Task prompt
Only text is carried over. Reproduce the entries below exactly.

[[ Extracted records open ]]

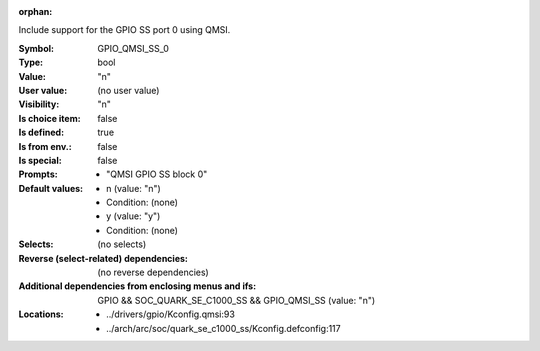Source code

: :orphan:

.. title:: GPIO_QMSI_SS_0

.. option:: CONFIG_GPIO_QMSI_SS_0:
.. _CONFIG_GPIO_QMSI_SS_0:

Include support for the GPIO SS port 0 using QMSI.



:Symbol:           GPIO_QMSI_SS_0
:Type:             bool
:Value:            "n"
:User value:       (no user value)
:Visibility:       "n"
:Is choice item:   false
:Is defined:       true
:Is from env.:     false
:Is special:       false
:Prompts:

 *  "QMSI GPIO SS block 0"
:Default values:

 *  n (value: "n")
 *   Condition: (none)
 *  y (value: "y")
 *   Condition: (none)
:Selects:
 (no selects)
:Reverse (select-related) dependencies:
 (no reverse dependencies)
:Additional dependencies from enclosing menus and ifs:
 GPIO && SOC_QUARK_SE_C1000_SS && GPIO_QMSI_SS (value: "n")
:Locations:
 * ../drivers/gpio/Kconfig.qmsi:93
 * ../arch/arc/soc/quark_se_c1000_ss/Kconfig.defconfig:117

[[ Extracted records closed ]]

Your solution
Source code

: :orphan:

.. title:: GPIO_QMSI_SS_0

.. option:: CONFIG_GPIO_QMSI_SS_0:
.. _CONFIG_GPIO_QMSI_SS_0:

Include support for the GPIO SS port 0 using QMSI.



:Symbol:           GPIO_QMSI_SS_0
:Type:             bool
:Value:            "n"
:User value:       (no user value)
:Visibility:       "n"
:Is choice item:   false
:Is defined:       true
:Is from env.:     false
:Is special:       false
:Prompts:

 *  "QMSI GPIO SS block 0"
:Default values:

 *  n (value: "n")
 *   Condition: (none)
 *  y (value: "y")
 *   Condition: (none)
:Selects:
 (no selects)
:Reverse (select-related) dependencies:
 (no reverse dependencies)
:Additional dependencies from enclosing menus and ifs:
 GPIO && SOC_QUARK_SE_C1000_SS && GPIO_QMSI_SS (value: "n")
:Locations:
 * ../drivers/gpio/Kconfig.qmsi:93
 * ../arch/arc/soc/quark_se_c1000_ss/Kconfig.defconfig:117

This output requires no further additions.